New dean prepares to take over financially struggling college
Following an exhaustive search, the College of Liberal Arts and Social Sciences selected a new dean. Antonio D. Tillis, the dean of the School of Languages, Culture and World Affairs at the College of Charleston, will take over UH’s largest college on Feb. 1.
Tillis is a graduate of Vanderbilt University. He was named a Professor of the Year while a faculty member at Dartmouth College and studied in Brazil as a Fulbright Scholar.
“This job is kind of like drinking from a fire hose—you need to find ways to solve your problems and not get too overwhelmed,” said Steven Craig, an economics professor who’s served as interim dean for CLASS for two years.
“The whole University is trying to improve itself, so everyone is on the same page, and I’m sure he gets it that the colleges are a team.”
Prior to serving in his position at the College of Charleston, Tillis was the chair of African and African-American Studies at Dartmouth College, where he also won a Professor of the Year award in 2012. His research focuses on Latin American, Afro-Latin American and African Diaspora studies.
Tillis also co-edits a series titled “Black Diaspora Worlds: Origins and Evolutions from New World Slaving.”
“I was attracted by the University’s commitment to academic excellence, its diverse student population as well as its mission to be the city’s premier academic institution,” Tillis said. “The city’s rich ethnic populations, its strong tradition in the performing arts, as well as its breadth of culinary delights make it a most attractive place to work and to live.”
Following the decision to hire Tillis, Provost and Senior Vice President for Academic Affairs Paula Myrick Short released a statement emphasizing Tillis’ qualifications and his vision for the future.
“I am proud to announce Dr.
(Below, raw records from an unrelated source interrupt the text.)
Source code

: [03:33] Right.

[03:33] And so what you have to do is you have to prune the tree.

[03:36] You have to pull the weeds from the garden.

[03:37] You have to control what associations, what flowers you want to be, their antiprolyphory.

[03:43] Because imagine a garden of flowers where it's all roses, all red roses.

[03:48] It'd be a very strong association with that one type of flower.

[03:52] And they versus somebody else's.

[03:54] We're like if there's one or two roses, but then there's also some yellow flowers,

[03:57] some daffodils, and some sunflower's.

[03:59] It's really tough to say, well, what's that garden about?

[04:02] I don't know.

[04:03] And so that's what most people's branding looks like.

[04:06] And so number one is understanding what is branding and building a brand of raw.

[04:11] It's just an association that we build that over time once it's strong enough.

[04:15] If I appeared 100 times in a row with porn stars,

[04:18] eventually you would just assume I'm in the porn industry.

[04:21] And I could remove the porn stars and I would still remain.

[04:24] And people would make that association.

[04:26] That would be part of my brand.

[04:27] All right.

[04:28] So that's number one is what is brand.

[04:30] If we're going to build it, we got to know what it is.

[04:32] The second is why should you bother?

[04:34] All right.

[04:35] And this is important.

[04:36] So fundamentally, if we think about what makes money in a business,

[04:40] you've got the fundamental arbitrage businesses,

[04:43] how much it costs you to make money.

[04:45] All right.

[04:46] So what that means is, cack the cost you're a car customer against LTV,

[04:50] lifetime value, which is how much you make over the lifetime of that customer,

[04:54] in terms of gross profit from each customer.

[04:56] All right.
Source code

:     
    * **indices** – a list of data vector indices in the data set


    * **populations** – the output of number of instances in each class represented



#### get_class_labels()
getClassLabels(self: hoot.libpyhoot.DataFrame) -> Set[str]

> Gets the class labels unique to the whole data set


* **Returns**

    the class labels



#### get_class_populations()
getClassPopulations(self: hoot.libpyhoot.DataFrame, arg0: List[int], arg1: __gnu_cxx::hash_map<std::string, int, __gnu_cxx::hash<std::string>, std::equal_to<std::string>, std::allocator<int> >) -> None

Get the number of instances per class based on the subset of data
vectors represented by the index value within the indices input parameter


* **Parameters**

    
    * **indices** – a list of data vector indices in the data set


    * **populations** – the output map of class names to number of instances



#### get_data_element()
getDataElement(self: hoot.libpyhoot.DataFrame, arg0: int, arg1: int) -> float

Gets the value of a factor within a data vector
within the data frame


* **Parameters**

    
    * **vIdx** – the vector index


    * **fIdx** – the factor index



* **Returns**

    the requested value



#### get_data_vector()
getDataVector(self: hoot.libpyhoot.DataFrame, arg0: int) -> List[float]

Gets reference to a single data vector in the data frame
Antonio Tillis as the next dean of the College of Liberal Arts and Social Sciences,” Short said. “Dr. Tillis brings strong experience and enthusiasm to the college leadership role, and I look forward to working with him.”
Tillis may be taking charge of a college facing financial problems.
When Craig first took over as interim dean of CLASS two years ago, his first goal was to help the college find financial stability. Craig worked with the provost and other administration to secure more funding for CLASS.
“Financial stability was a two year project,” Craig said. “Year one went smoothly, but year two was a bit rougher because we took a budget cut. We did not have as much money as we hoped. We tried to save up and build up money, but it was spent quickly.”
According to Craig, the financial woes that the college might be facing will only grow more daunting.
The state legislature plans to impose a budget cut on the University next year, which could influence future CLASS plans, like a new program fund, which the college uses for project funding and overall improvements.
Craig said that building this fund would signify that the college has come back from its financial imbalances.
“There might not be very much new money,” Craig said. “We have some resources (for the program fund) in theory, and if you start a new successful program, the money goes back to the college. UH doesn’t have a formal way to encourage new programs, so it’s up to the entrepreneurship of the programs.”
Under the direction of Craig, the college helped spin off the new Kathrine G. McGovern College of the Arts, which broke away from CLASS in 2015. The move has dropped the CLASS enrollment from 11,517 students in Fall 2014 to 10,948 students in the Fall 2016. The college, under Craig’s direction, has also added several new hires to the faculty list.
“We sharpened our college and we are building strength in weaker areas,” Craig said. “We have done more senior hiring than in the past, which reflects our rising status all around. An interesting thing is that our faculty turnover was very low, which means people are pretty happy.”
On Feb. 1, Craig will go back to the Department of Economics and continue what he considered some of the best research of his career.
“I am looking forward to working closely with CLASS colleagues to identify areas of academic innovation that will enhance undergraduate and graduate education at UH,” Tillis said. “I also look forward to interacting with faculty, staff and students as well as engaging the surrounding community.”